Siswai de nouveau bien en main, Aviendha fit comme si rien n’était arrivé. Elle plissa le front, perplexe, mais ça n’avait rien à voir avec leurs démêlés équestres.
— Je t’ai parlé de mon expérience à Rhuidean ? …
Elayne acquiesça sans dissimuler son agacement. Elle savait tout ça…
Toute Matriarche potentielle, avant de commencer sa formation, était obligée de traverser un ter’angreal. Pour accéder au statut d’Acceptées, les novices devaient entrer dans un artefact semblable, mais chez les Aielles, la candidate revoyait toute sa vie. Avec une infinité de variantes dues à des décisions différentes – un éventail d’avenirs potentiels.
— Personne ne peut se souvenir de tout ça, Elayne. Des fragments, voilà ce qu’on garde… Je savais que j’aimerais un jour Rand al’Thor…
En public, l’Aielle avait encore du mal à utiliser le seul prénom du jeune homme…
— … et que je le partagerais avec des sœurs-épouses… Le reste, c’est une série d’impressions très vagues, dans le meilleur des cas. Une sensation d’alarme, parfois. Si nous le rejoignons maintenant, je sens qu’une catastrophe se produira. L’une de nous mourra, voire les deux, malgré les dires de Min.
Aviendha, prononcer ainsi le nom de Min ? Fallait-il qu’elle soit inquiète ! Ne la connaissant pas très bien, elle parlait de « Min Farshaw », comme il se devait chez les Aiels.
— Ou c’est lui qui mourra.

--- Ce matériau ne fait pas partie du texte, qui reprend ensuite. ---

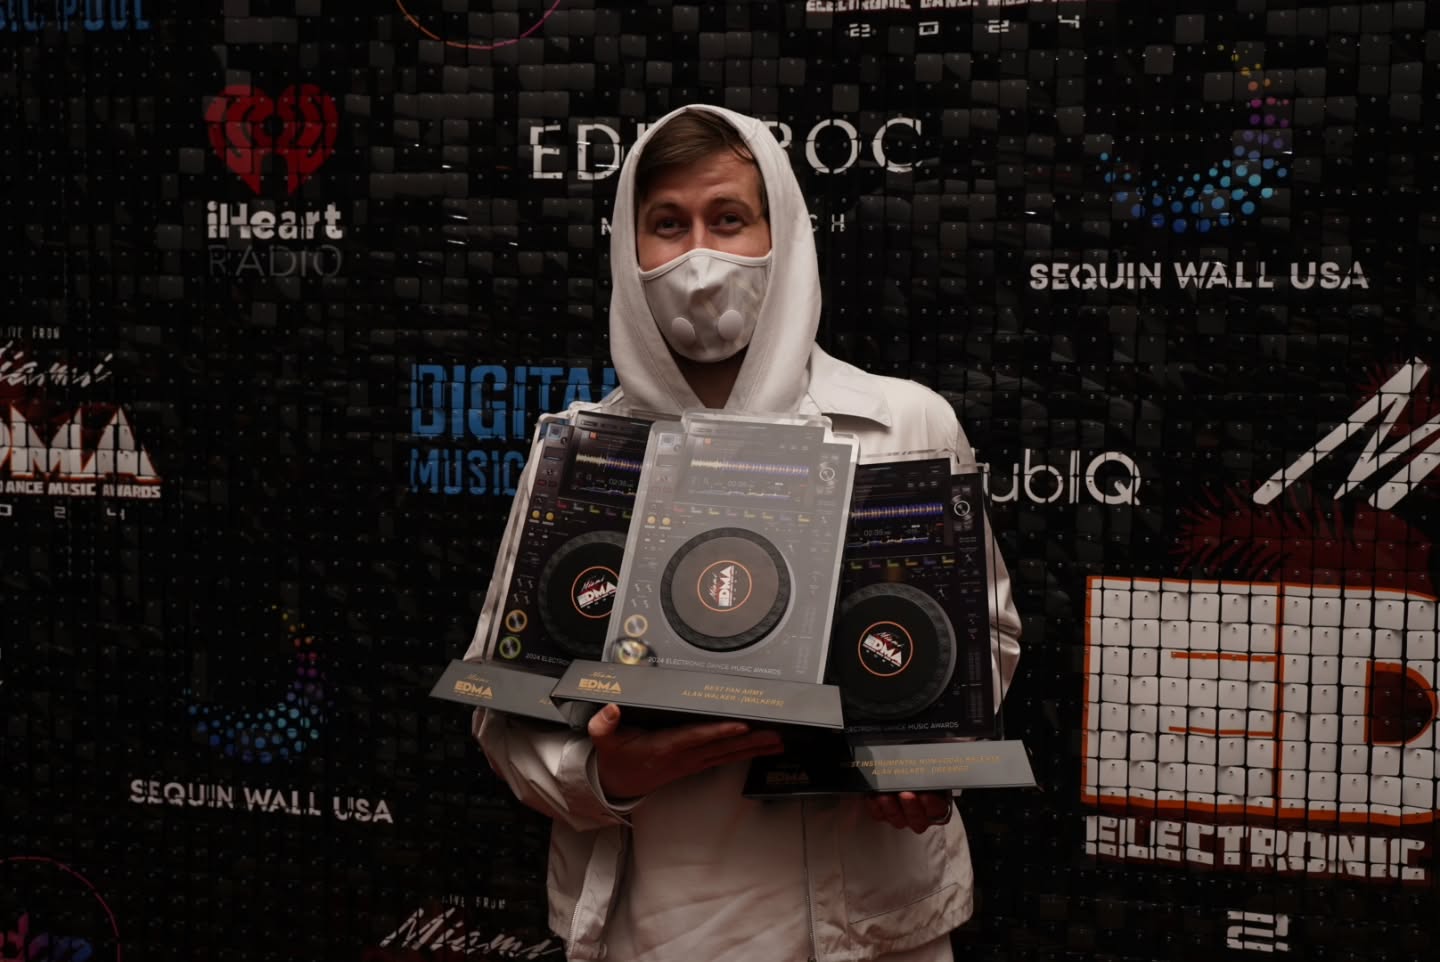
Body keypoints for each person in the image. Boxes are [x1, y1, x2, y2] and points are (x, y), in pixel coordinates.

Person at [465, 104, 1022, 962]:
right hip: (651, 927)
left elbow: (986, 639)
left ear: (783, 235)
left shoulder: (904, 423)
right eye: (667, 225)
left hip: (868, 928)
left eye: (728, 219)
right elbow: (502, 707)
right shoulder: (579, 453)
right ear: (628, 249)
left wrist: (927, 759)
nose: (699, 261)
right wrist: (604, 775)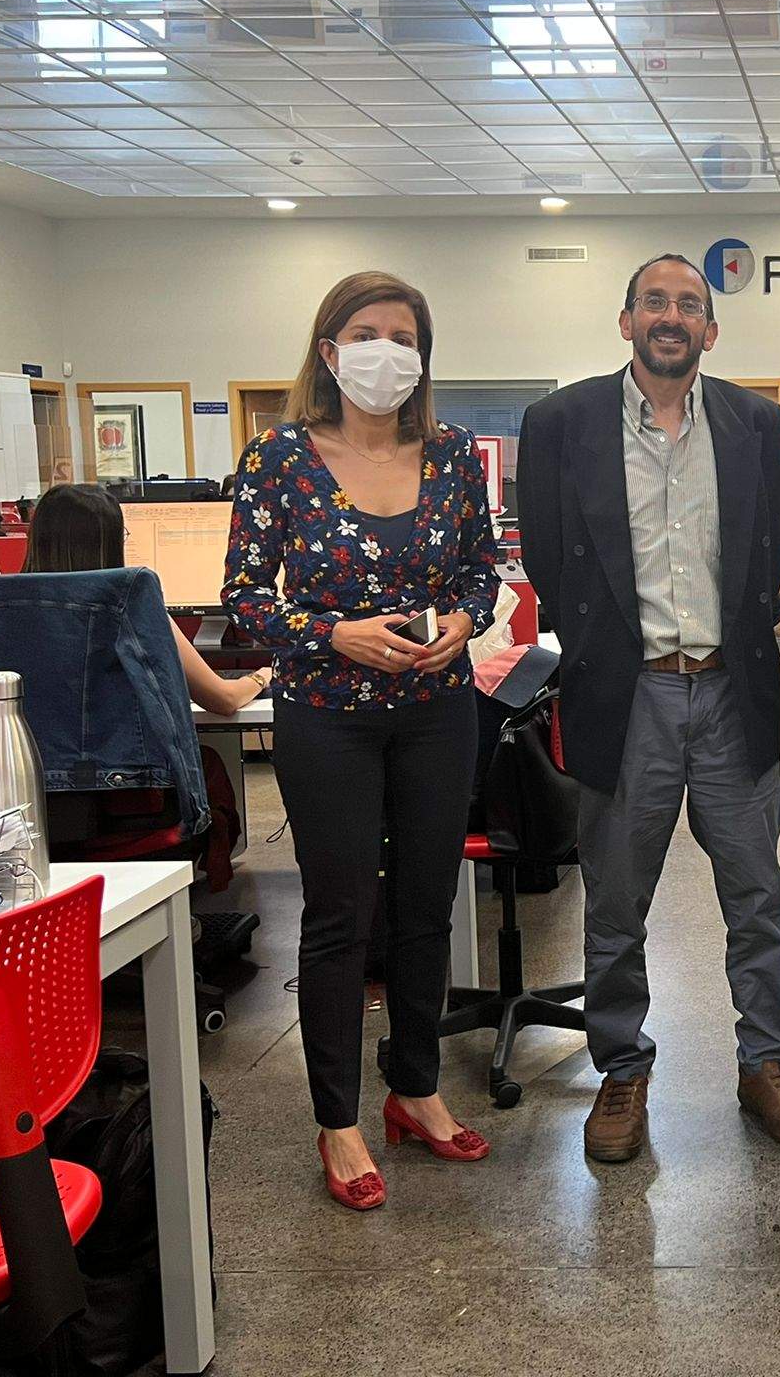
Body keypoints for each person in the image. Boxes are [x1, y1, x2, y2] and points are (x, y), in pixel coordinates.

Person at [516, 252, 780, 1164]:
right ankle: (621, 1070)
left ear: (710, 331)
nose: (671, 316)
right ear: (626, 321)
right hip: (628, 693)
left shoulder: (754, 421)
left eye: (689, 305)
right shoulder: (560, 422)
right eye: (654, 301)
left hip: (733, 691)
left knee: (757, 893)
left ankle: (764, 1061)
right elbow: (546, 555)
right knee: (616, 900)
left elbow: (768, 538)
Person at [223, 270, 500, 1213]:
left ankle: (414, 1088)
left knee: (427, 903)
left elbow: (480, 565)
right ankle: (336, 1118)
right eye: (368, 332)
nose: (389, 350)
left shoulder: (455, 454)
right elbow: (246, 595)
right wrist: (331, 634)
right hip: (326, 712)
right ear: (330, 351)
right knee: (342, 916)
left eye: (405, 335)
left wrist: (466, 618)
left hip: (437, 705)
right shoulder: (279, 460)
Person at [26, 483, 271, 716]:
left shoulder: (7, 614)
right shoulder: (132, 609)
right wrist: (262, 676)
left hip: (28, 758)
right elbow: (223, 700)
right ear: (107, 545)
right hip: (124, 759)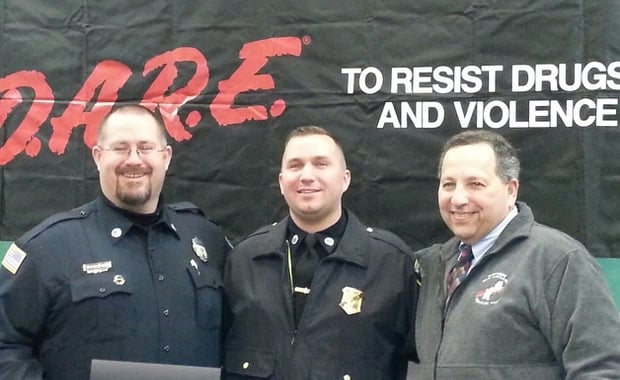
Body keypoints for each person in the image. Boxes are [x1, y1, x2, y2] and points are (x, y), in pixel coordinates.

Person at [0, 105, 230, 379]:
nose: (134, 160)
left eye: (145, 148)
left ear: (166, 157)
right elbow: (7, 344)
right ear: (98, 157)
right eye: (120, 148)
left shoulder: (207, 240)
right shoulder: (47, 248)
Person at [410, 130, 620, 379]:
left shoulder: (558, 260)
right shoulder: (430, 265)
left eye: (475, 184)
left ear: (511, 190)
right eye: (448, 184)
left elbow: (602, 369)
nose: (458, 198)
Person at [222, 126, 419, 379]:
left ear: (345, 179)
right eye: (295, 165)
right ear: (282, 182)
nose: (306, 175)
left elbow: (416, 362)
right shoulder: (245, 259)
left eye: (321, 164)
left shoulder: (391, 261)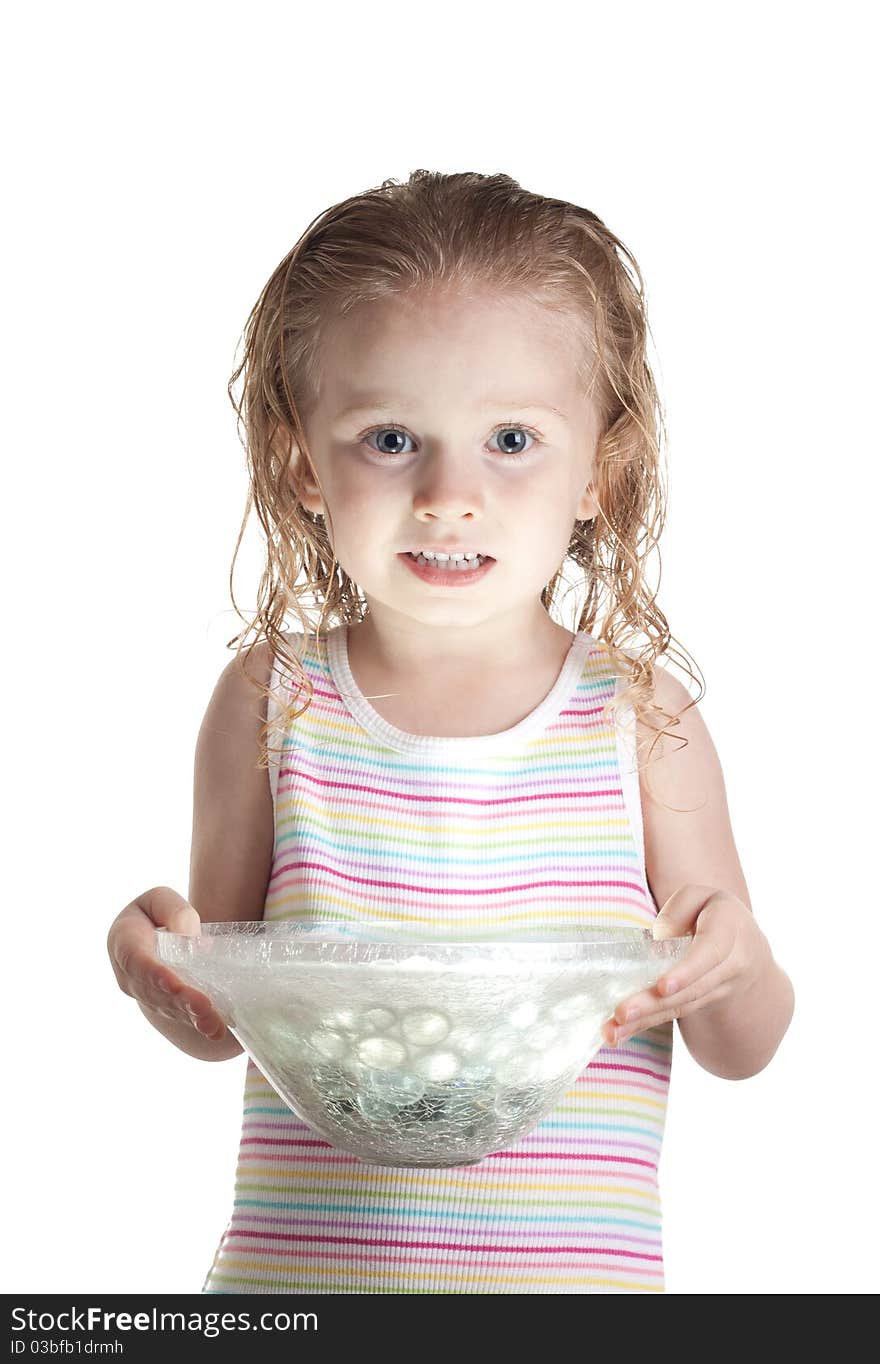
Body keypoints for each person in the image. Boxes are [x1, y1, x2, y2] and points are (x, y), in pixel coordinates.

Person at [107, 169, 795, 1294]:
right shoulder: (271, 698)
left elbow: (743, 1043)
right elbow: (226, 1019)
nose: (447, 493)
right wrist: (155, 965)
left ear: (598, 472)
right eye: (389, 437)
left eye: (511, 438)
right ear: (300, 463)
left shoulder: (638, 715)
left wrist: (733, 960)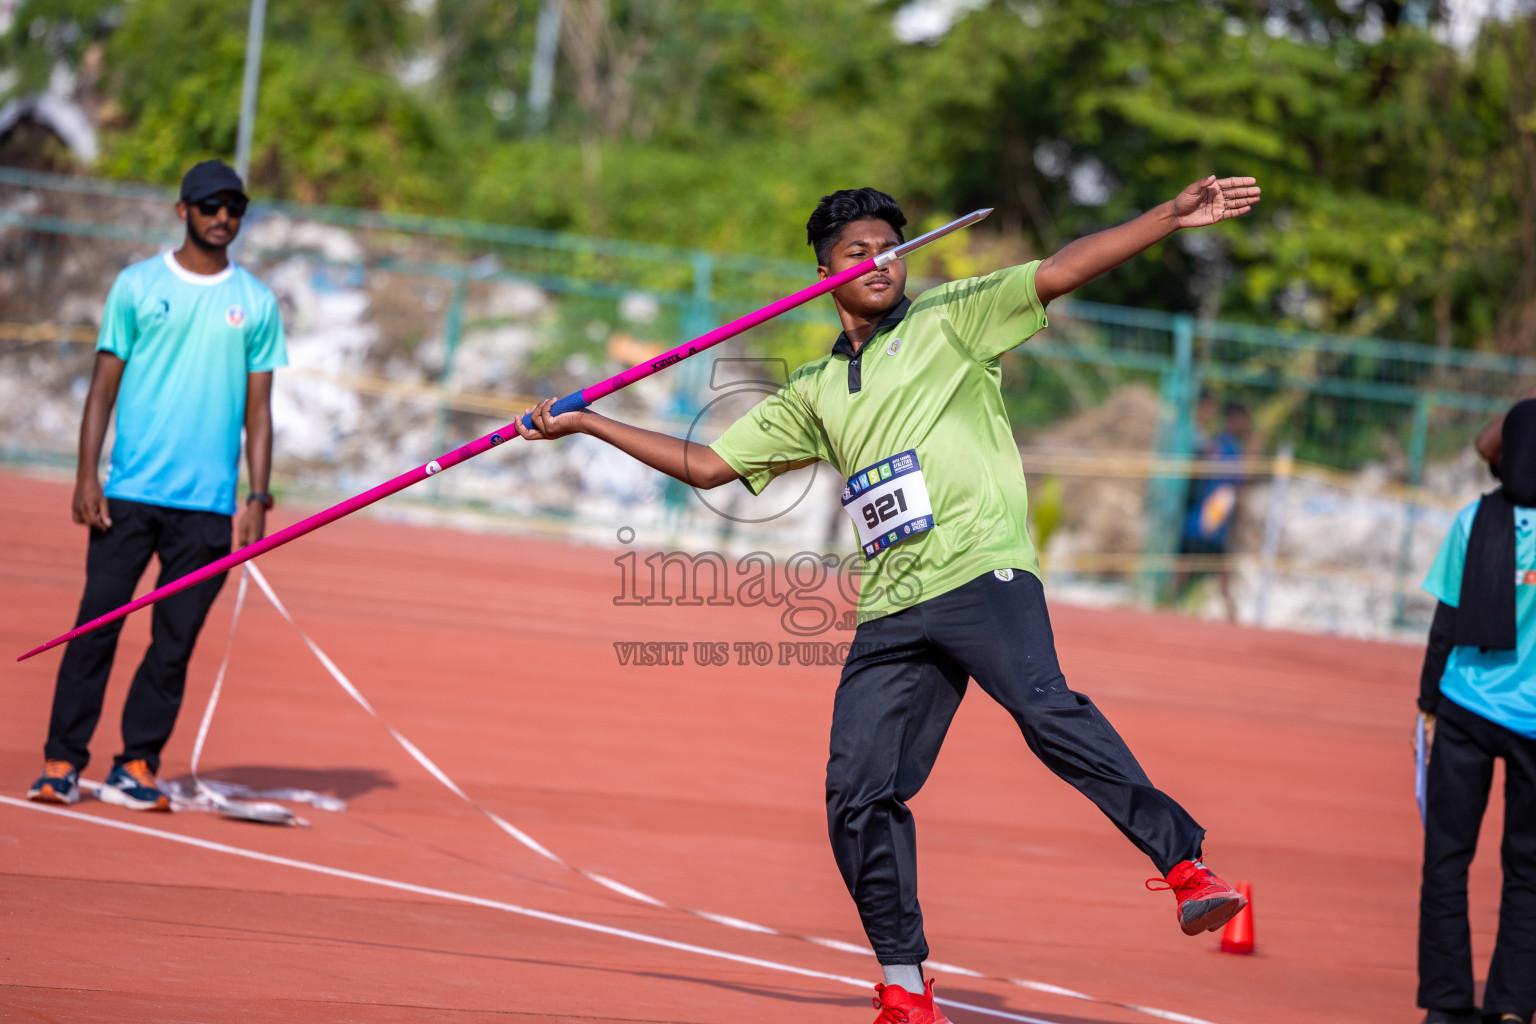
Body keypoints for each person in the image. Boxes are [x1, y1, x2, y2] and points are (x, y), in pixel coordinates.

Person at [516, 177, 1260, 1024]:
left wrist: (1167, 215)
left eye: (890, 248)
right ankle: (907, 989)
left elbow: (1061, 270)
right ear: (824, 273)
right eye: (856, 252)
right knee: (855, 793)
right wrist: (590, 423)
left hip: (983, 573)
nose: (880, 262)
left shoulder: (956, 317)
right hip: (893, 607)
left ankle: (1185, 869)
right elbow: (709, 466)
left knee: (1049, 713)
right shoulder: (813, 391)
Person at [27, 160, 286, 812]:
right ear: (183, 211)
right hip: (130, 495)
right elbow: (102, 387)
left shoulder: (255, 302)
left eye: (234, 207)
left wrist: (257, 497)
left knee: (174, 643)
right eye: (209, 206)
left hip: (207, 509)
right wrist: (88, 474)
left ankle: (136, 765)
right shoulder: (137, 286)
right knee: (96, 629)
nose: (222, 217)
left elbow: (260, 412)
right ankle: (62, 761)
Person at [1416, 399, 1536, 1024]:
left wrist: (1426, 705)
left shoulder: (1475, 521)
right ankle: (1514, 1006)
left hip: (1465, 705)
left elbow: (1446, 624)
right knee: (1530, 871)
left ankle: (1446, 1004)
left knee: (1447, 857)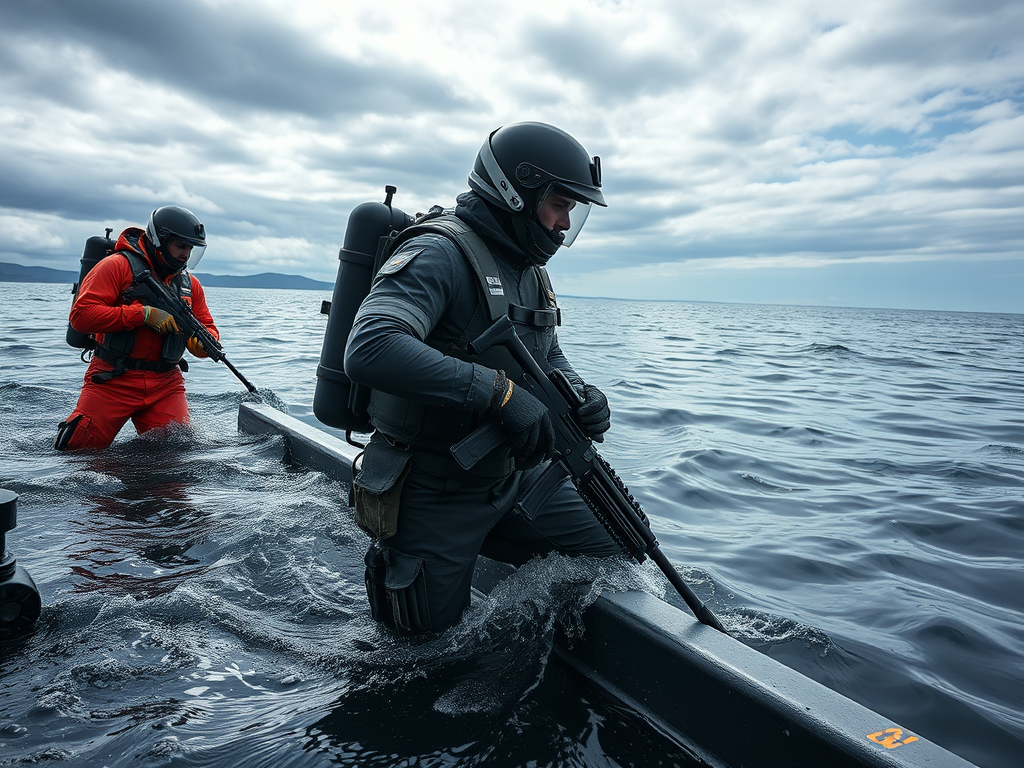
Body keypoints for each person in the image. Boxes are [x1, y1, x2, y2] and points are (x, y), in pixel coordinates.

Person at [344, 122, 619, 634]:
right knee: (421, 655)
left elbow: (549, 354)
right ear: (516, 192)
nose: (564, 223)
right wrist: (497, 393)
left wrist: (582, 394)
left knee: (617, 548)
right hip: (435, 484)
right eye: (559, 204)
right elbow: (370, 345)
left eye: (571, 211)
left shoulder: (531, 269)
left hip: (515, 473)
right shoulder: (440, 253)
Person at [55, 206, 219, 451]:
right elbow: (81, 316)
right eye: (180, 246)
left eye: (191, 249)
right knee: (78, 453)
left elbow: (209, 328)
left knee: (176, 455)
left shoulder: (190, 285)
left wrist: (202, 344)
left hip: (166, 384)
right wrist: (142, 315)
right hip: (111, 379)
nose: (186, 255)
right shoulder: (116, 266)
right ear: (159, 241)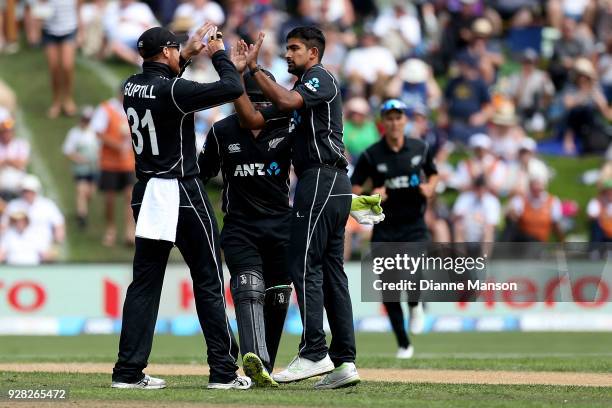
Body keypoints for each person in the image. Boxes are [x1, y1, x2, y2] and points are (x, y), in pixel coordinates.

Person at [111, 24, 250, 390]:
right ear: (167, 52)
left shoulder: (130, 86)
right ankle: (222, 372)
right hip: (180, 191)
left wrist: (186, 53)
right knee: (208, 280)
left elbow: (165, 87)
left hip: (147, 191)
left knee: (144, 284)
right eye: (176, 50)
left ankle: (127, 372)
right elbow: (232, 88)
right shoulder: (172, 90)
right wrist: (218, 52)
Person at [234, 26, 361, 389]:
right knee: (332, 271)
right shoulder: (302, 93)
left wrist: (256, 69)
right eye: (287, 48)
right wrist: (241, 74)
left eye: (294, 48)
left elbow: (288, 103)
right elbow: (255, 120)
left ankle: (313, 350)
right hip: (331, 184)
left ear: (314, 53)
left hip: (320, 180)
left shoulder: (319, 78)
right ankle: (344, 362)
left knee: (301, 263)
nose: (288, 54)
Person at [198, 69, 293, 387]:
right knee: (248, 287)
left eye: (263, 104)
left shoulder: (288, 128)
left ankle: (264, 365)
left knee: (278, 295)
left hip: (281, 226)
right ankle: (254, 362)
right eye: (250, 103)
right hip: (240, 226)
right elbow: (202, 173)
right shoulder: (222, 131)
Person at [351, 99, 439, 359]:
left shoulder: (420, 148)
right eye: (389, 118)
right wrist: (372, 194)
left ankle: (415, 304)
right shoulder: (371, 154)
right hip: (385, 228)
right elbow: (354, 191)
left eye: (398, 117)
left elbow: (433, 173)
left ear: (405, 120)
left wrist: (431, 187)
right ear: (383, 122)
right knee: (389, 291)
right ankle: (404, 344)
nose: (394, 122)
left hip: (414, 225)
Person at [90, 88, 135, 247]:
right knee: (109, 198)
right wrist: (117, 146)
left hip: (128, 162)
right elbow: (98, 132)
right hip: (109, 161)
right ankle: (110, 229)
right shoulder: (106, 108)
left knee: (130, 196)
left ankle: (129, 231)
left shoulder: (134, 108)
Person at [1, 175, 65, 252]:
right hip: (16, 244)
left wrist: (56, 245)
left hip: (41, 245)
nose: (27, 194)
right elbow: (3, 225)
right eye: (25, 191)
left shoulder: (47, 205)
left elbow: (58, 225)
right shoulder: (13, 205)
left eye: (30, 191)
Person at [42, 0, 80, 118]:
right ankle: (56, 101)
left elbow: (79, 8)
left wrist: (81, 31)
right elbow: (39, 6)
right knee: (54, 68)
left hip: (69, 29)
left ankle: (68, 99)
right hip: (49, 30)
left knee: (67, 66)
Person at [62, 106, 99, 228]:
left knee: (91, 193)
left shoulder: (95, 132)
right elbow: (67, 150)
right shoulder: (74, 133)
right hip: (81, 169)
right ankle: (82, 216)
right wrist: (78, 158)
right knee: (81, 191)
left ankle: (83, 210)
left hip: (94, 168)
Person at [0, 107, 29, 201]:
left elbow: (22, 164)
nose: (7, 134)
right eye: (4, 132)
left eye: (9, 131)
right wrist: (10, 161)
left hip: (17, 177)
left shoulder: (21, 144)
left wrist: (6, 161)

À moins qu’un autre drame se produise. Je n’ai aucune certitude… Au fond, si on y va, nous finirons peut-être tous assis autour d’un feu à faire griller des pecara. Mais dans ma tête, j’entends le son lointain d’une alarme…
Elayne ouvrit rageusement la bouche. Puis elle la referma, vidée de sa colère comme une baignoire trouée. Abattue, elle songea que sa première-sœur pouvait avoir raison… ou non. Quoi qu’il en soit, son raisonnement était logique depuis le début. Prendre un risque majeur à l’aveuglette pouvait provoquer un désastre.
Dans la nuit, le phare brillait de plus en plus fort. Et Rand était là, tout à côté. À une telle distance, le lien ne la renseignait pas, mais elle savait. Hélas, elle allait devoir laisser Rand veiller sur lui-même pendant qu’elle s’occupait d’Andor.
— Sur l’art d’être une Matriarche, tu n’as plus rien à apprendre de moi, Aviendha. Car tu es déjà bien plus sage que moi. Plus courageuse, aussi, et dotée de plus de sang-froid. Nous retournons à Caemlyn !
Sous cette avalanche de compliments, Aviendha rosit – à ses heures, elle se montrait très sensible –, ce qui ne l’empêcha pas d’ouvrir sans tarder le portail, une étroite image d’une cour d’écurie, au palais, s’élargissant pour former un passage dans l’air. Charriés par le vent, des flocons s’écrasèrent sur les pavés, à plus de cent lieues de l’endroit où ils tombaient.
Elayne sentit de nouveau la présence de Birgitte, quelque part dans le palais. Comme souvent ces derniers temps, la Championne avait des maux d’estomac et très mal aux cheveux. Parfait, son humeur s’accorderait avec celle de son Aes Sedai.
Je dois laisser Rand prendre soin de lui-même…, songea Elayne en franchissant le portail.
Combien de fois avait-elle pensé ça ? Aucune importance ! Si Rand était l’amour et la joie de sa vie, le devoir l’appelait à Caemlyn.